Note that 2D-DMAS would degenerate to Rx-DMAS when the number of PW involved in the DCF calculation reduces to 1. Since there is no synthetic transmit focusing in single PW imaging, the received echoes actually come from the unfocused PW transmission. In this case, the estimated C_opt of Prodigy imaging system dataset for Rx-DMAS method is 1474 ± 31 m/s which evidently over-estimates the actual SOS of the imaged phantom. This is because, when the received channel data comes from a large sample volume due to unfocused transmission, the corresponding phase curve would have a reduced curvature due to the superimposition of several diffuse scatterers in the lateral direction [29]. This phenomenon is in agreement with other pre-beamforming SOS estimation methods such as in [15,16,17].
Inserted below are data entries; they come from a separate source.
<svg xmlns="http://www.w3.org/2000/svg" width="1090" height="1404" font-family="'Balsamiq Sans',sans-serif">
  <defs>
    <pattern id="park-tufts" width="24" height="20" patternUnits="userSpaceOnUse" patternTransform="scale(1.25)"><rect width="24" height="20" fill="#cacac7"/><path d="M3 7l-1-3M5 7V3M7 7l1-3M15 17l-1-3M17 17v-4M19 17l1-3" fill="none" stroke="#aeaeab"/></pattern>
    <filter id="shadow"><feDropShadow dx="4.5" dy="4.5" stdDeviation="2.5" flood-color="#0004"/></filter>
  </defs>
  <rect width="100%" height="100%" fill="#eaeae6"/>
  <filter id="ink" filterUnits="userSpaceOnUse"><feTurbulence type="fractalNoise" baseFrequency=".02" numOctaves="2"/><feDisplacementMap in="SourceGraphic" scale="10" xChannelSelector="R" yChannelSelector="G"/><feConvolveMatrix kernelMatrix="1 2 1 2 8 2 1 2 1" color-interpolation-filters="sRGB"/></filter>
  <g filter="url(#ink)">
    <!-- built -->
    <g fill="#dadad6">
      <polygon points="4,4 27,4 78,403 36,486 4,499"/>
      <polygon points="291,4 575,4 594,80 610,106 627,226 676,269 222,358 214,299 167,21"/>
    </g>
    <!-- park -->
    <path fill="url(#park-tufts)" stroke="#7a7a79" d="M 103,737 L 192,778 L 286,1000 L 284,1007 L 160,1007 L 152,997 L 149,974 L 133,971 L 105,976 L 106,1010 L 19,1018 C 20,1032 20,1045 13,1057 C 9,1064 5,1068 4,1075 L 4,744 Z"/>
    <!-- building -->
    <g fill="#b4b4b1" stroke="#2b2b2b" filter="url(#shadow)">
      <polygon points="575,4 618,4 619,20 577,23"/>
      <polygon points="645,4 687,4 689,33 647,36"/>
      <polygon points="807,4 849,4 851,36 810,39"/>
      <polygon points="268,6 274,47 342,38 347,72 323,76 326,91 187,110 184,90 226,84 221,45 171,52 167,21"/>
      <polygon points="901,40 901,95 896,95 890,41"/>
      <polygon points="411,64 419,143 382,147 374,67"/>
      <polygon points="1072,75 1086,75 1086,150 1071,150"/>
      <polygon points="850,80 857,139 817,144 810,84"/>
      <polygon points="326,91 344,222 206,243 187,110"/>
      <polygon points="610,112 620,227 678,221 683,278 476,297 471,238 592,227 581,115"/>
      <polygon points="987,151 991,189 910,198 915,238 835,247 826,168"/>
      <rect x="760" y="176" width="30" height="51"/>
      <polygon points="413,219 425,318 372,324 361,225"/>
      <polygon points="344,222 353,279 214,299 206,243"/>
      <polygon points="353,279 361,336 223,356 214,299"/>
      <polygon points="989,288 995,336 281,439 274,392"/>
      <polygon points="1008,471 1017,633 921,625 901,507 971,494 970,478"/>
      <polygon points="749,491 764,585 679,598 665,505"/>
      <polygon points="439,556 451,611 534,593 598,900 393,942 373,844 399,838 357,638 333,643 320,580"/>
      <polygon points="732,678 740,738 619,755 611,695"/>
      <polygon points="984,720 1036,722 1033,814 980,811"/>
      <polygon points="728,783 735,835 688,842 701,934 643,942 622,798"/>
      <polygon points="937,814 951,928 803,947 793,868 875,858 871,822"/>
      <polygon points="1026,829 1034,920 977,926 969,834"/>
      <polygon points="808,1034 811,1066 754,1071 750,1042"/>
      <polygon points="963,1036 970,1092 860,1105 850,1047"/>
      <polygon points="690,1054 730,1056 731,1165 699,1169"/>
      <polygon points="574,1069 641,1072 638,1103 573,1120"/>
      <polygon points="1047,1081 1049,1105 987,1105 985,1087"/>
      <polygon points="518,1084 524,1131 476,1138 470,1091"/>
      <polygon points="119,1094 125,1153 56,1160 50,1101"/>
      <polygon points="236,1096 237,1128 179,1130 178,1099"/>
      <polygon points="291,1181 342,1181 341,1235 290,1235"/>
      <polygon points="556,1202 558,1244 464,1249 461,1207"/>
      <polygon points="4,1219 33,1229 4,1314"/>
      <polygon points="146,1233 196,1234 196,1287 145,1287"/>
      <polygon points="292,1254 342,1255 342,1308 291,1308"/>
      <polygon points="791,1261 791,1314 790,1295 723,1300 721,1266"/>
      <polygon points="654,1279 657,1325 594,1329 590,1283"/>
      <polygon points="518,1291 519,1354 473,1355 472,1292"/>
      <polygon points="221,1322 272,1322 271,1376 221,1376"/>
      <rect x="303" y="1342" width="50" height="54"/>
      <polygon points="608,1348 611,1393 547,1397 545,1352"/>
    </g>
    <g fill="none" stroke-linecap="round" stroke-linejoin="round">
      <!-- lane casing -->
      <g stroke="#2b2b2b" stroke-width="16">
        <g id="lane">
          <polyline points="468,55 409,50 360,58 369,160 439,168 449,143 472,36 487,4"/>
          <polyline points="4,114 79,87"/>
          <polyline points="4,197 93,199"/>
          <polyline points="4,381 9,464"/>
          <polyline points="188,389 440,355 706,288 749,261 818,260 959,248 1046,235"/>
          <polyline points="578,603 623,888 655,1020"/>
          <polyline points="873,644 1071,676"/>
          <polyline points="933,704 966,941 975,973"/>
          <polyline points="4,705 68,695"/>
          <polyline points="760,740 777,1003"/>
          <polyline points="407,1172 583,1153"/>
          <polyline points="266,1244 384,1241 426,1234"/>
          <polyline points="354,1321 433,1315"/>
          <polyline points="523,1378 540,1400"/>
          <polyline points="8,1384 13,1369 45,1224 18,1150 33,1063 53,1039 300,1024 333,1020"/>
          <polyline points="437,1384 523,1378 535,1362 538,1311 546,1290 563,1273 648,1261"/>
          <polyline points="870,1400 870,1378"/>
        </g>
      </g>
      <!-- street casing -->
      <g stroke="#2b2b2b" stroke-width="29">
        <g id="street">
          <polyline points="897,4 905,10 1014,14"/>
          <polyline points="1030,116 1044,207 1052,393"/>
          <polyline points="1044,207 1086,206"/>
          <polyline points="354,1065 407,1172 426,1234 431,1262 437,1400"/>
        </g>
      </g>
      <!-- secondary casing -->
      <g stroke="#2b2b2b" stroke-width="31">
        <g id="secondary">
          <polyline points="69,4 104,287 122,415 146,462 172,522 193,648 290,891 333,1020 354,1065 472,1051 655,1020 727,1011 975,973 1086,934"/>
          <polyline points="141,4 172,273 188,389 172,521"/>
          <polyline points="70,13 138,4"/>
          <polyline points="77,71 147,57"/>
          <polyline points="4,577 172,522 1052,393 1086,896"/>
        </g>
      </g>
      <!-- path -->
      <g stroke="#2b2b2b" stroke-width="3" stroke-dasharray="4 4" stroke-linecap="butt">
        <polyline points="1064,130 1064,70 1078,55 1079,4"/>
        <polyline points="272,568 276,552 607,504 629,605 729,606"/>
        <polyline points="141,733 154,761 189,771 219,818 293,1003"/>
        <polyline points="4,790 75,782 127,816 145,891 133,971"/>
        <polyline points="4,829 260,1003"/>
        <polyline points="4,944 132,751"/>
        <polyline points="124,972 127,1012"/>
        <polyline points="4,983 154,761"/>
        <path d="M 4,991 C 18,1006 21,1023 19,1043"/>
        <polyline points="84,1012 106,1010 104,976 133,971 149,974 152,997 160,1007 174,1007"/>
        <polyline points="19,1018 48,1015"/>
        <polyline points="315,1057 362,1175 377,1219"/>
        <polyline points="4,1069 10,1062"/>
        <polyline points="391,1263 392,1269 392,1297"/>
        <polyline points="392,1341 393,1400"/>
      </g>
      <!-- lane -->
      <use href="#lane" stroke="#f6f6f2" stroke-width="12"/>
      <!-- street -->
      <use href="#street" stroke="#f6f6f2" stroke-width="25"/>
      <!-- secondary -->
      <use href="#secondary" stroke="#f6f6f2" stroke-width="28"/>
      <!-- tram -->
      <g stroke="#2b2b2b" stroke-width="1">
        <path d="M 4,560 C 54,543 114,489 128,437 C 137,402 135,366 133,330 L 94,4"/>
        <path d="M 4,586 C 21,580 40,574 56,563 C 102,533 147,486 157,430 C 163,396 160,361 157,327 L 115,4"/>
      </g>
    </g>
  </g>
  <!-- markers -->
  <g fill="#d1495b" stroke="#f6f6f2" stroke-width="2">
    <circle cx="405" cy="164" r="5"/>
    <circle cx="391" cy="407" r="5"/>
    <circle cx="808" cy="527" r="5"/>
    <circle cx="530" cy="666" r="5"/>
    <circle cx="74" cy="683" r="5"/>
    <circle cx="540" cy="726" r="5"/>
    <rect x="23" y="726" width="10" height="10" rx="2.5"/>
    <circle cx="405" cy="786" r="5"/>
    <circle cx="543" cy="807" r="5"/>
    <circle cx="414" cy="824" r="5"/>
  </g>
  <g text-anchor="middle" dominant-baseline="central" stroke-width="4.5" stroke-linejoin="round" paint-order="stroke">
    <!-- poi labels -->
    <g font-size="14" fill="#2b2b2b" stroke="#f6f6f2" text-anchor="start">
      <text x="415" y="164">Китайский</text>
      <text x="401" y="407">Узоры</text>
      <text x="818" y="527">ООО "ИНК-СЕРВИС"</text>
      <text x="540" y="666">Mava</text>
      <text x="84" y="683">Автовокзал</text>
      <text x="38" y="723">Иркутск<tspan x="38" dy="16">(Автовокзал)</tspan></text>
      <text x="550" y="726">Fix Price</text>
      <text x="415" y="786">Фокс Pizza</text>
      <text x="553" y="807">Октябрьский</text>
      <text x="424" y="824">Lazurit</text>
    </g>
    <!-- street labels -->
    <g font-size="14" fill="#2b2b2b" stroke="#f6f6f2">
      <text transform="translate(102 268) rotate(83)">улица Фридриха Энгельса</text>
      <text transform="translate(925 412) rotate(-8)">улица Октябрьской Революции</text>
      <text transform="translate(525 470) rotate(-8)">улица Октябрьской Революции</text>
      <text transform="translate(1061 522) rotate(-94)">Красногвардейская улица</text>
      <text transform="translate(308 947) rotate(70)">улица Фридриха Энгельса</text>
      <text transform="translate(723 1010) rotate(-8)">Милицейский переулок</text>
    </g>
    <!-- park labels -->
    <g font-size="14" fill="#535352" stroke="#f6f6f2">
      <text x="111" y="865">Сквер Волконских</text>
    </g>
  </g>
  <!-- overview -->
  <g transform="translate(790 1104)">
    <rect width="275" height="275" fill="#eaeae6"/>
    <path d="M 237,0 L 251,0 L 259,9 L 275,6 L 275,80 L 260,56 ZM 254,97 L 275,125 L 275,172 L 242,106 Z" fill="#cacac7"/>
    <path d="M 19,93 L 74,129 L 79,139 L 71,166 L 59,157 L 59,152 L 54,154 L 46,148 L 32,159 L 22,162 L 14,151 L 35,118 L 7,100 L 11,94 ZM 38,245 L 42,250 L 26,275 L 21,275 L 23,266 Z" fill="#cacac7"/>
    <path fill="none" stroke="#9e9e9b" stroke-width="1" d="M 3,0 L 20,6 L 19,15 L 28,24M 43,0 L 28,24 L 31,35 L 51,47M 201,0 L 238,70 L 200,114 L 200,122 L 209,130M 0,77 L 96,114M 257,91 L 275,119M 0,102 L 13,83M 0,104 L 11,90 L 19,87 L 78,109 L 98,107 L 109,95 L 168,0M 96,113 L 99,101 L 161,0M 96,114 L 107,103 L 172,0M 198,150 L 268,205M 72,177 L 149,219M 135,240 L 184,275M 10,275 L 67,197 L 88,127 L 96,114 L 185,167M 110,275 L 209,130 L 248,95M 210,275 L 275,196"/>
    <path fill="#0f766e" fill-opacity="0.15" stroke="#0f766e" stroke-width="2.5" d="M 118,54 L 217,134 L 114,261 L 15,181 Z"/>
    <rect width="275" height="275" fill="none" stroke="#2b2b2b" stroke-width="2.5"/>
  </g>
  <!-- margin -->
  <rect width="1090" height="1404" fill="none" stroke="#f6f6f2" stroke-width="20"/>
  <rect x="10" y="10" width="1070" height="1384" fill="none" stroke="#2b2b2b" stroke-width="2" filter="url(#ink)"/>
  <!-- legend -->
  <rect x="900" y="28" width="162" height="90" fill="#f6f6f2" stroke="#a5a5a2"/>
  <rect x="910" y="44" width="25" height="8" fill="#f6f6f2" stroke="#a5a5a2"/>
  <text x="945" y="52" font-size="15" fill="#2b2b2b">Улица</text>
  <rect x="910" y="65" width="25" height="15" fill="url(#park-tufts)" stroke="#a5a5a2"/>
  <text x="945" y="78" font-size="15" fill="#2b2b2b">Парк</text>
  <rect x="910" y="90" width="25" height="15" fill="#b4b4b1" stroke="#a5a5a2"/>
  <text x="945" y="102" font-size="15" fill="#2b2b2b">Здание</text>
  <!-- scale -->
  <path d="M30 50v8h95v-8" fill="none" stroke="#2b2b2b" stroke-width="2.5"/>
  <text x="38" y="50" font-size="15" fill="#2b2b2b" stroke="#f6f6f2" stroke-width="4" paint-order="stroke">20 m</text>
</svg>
For now, the accuracy of the proposed DCF method for tissue SOS estimation is determined by the increment of C_beam (i.e., 10 m/s in this study). However, due to fairly smooth curve of DCF as a function of C_beam, curve interpolation can be a possible solution to further improve the accuracy of the proposed DCF method for tissue SOS estimation. Moreover, iterative strategy similar to that in [22] to find the maximum of DCF value without a full search of C_beam is also potential to improve the computational efficiency of tissue SOS estimation in this study. Both aforementioned methods will be considered in the future work of this study.